To Counter North Korea, Admiral Says The US Should Consider Adding Ballistic Missile Interceptors In Hawaii
The top U.S. military officer in the Pacific said Wednesday that North Korean leader Kim Jong Un is “clearly in a position to threaten Hawaii today” with a ballistic missile attack and that the Pentagon is considering adding new ballistic missile interceptors and defensive radar there to counter that possibility.
Navy Adm. Harry Harris, the chief of U.S. Pacific Command, told the House Armed Services Committee there are already “sufficient” ballistic missile interceptors protecting the United States at Fort Greely in Alaska and Vandenberg Air Force Base in California. But he added there is a possibility that not every missile would be stopped in an attack. Hawaii, about 2,500 miles to California’s southwest, could benefit from having new equipment to protect itself, he said.
“I believe that our ballistic missile architecture is sufficient to protect Hawaii today, but it can be overwhelmed,” Harris said. “Somewhere, we would have to make a decision about which missiles to take out, and that’s a hard decision.”
The comments are a new sign of U.S. concerns about the threat Pyongyang poses, and came ahead of an unusual White House briefing Wednesday afternoon about North Korea scheduled by the Trump administration for U.S. senators. The session will include a presentation by Defense Secretary Jim Mattis.
Harris said that the United States wants to bring the North Korean leader “to his senses, but not to his knees” about his efforts to build ballistic missiles and nuclear weapons. It is unclear whether North Korea will launch a preemptive attack against the United States or its allies, but U.S. officials are reaching an “inflection point” in which North Korea can carry through on repeated threats to do so, the admiral said.
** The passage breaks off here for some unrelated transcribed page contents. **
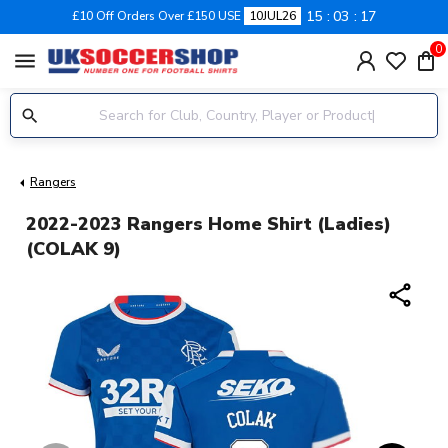
15
03
17
£10 Off Orders Over £150 USE
10JUL26
0
menu
Rangers
2022-2023 Rangers Home Shirt (Ladies)
(COLAK 9)
share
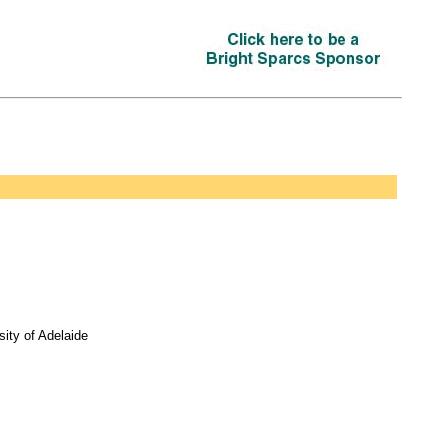
ity of Adelaide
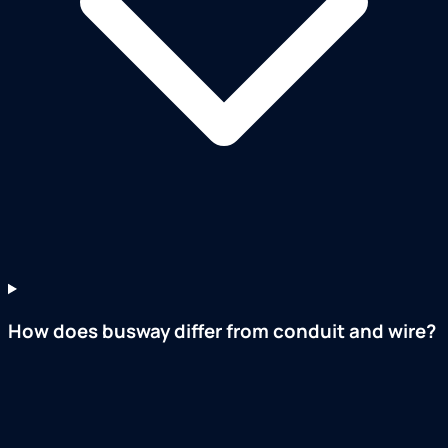
How does busway differ from conduit and wire?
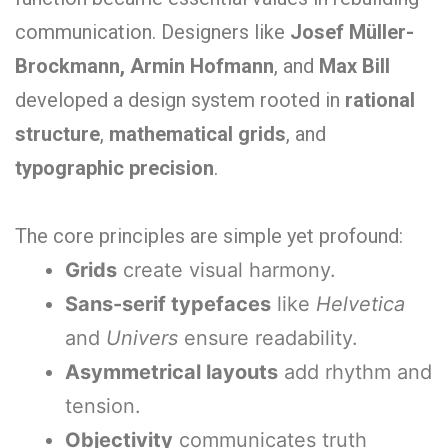
communication. Designers like
Josef Müller-
Brockmann, Armin Hofmann
, and
Max Bill
developed a design system rooted in
rational
structure
,
mathematical grids
, and
typographic precision
.
The core principles are simple yet profound:
Grids
create visual harmony.
Sans-serif typefaces
like
Helvetica
and
Univers
ensure readability.
Asymmetrical layouts
add rhythm and
tension.
Objectivity
communicates truth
In recent days, the Navy has positioned the USS Carl Vinson strike group within a two-hour flight from North Korea for U.S. strike aircraft, Harris said. The Navy also sent the USS Michigan, an Ohio-class guided-missile submarine, to South Korea, and will have a defensive missile system known as Terminal High Altitude Area Defense (THAAD) operational in South Korea within days.
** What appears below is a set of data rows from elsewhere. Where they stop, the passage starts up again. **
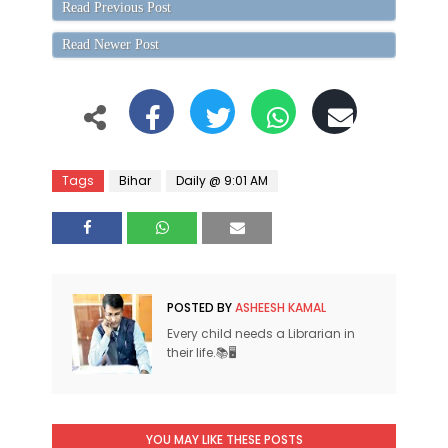
Read Previous Post
Read Newer Post
Tags
Bihar
Daily @ 9:01 AM
POSTED BY
ASHEESH KAMAL
Every child needs a Librarian in
their life.📚🖥
YOU MAY LIKE THESE POSTS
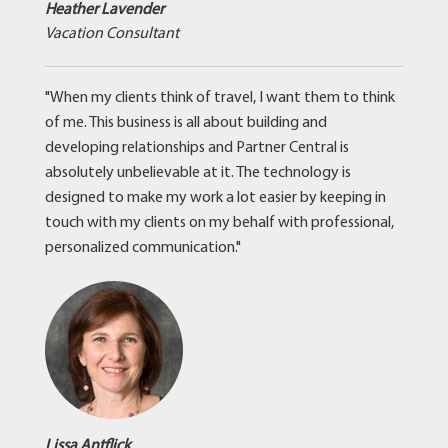
Heather Lavender
Vacation Consultant
"When my clients think of travel, I want them to think
of me. This business is all about building and
developing relationships and Partner Central is
absolutely unbelievable at it. The technology is
designed to make my work a lot easier by keeping in
touch with my clients on my behalf with professional,
personalized communication."
Lissa Antflick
The admiral said that if North Korea were to launch an attack against U.S. ships off the coast of the Korean Peninsula, they would be able to defend themselves.
“The weapons that North Korea would put against the Carl Vinson strike group are easily defended by the capabilities resident in that strike group,” he said. “If it flies, it will die if it’s flying against the Carl Vinson strike group.”
Harris, who has repeatedly questioned China’s military expansion in the South China Sea, said Wednesday that China has recently been helpful in pressuring North Korea to change its development of ballistic missiles and nuclear weapons. But he added that he is still concerned about China’s operations in the South China Sea, and that the United States should be able to criticize them while simultaneously showing gratitude for help against North Korea.
“Despite subsequent Chinese assurances that they would not militarize these bases, today they now have facilities that support long-range weapons emplacements, fighter aircraft hangers, radar towers and barracks for troops,” Harris said. “China’s militarization of South China Sea is real.”